> **TRY IT**
All records below must be reproduced exactly, although any pictures they contain are to be omitted.

Document layout analysis data:
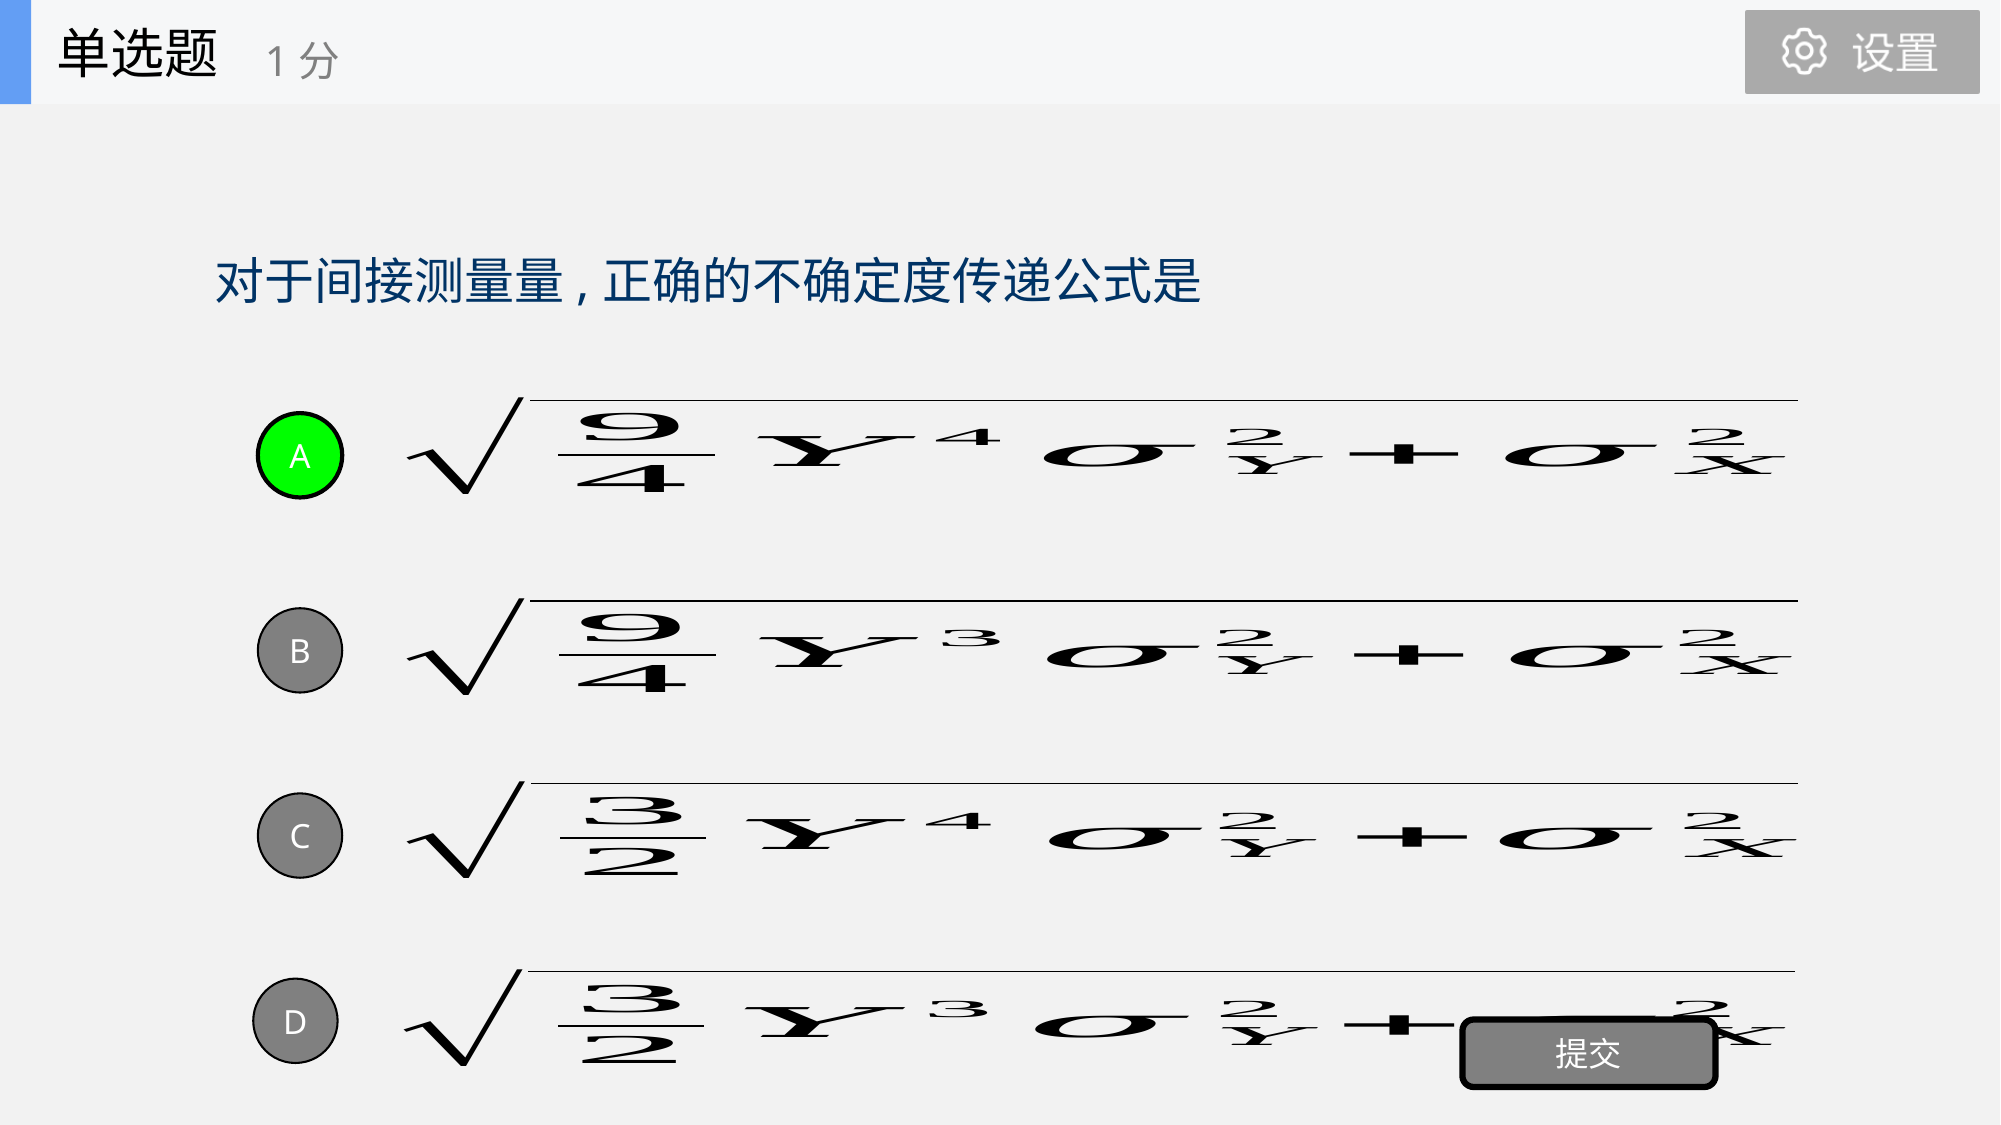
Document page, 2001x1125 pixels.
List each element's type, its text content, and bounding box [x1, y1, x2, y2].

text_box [0, 0, 2000, 105]
text_box D [253, 978, 338, 1063]
text_box B [257, 608, 343, 693]
picture [1745, 10, 1980, 94]
text_box A [257, 413, 343, 498]
text_box 提交 [1462, 1019, 1716, 1088]
text_box C [257, 793, 343, 878]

> **EXERCISE SOLUTION**
Document page, 2001x1125 pixels.
List each element's type, its text content, and bounding box [x1, y1, x2, y2].

text_box [0, 0, 2000, 105]
text_box D [253, 978, 338, 1063]
text_box B [257, 608, 343, 693]
picture [1745, 10, 1980, 94]
text_box A [257, 413, 343, 498]
text_box 提交 [1462, 1019, 1716, 1088]
text_box C [257, 793, 343, 878]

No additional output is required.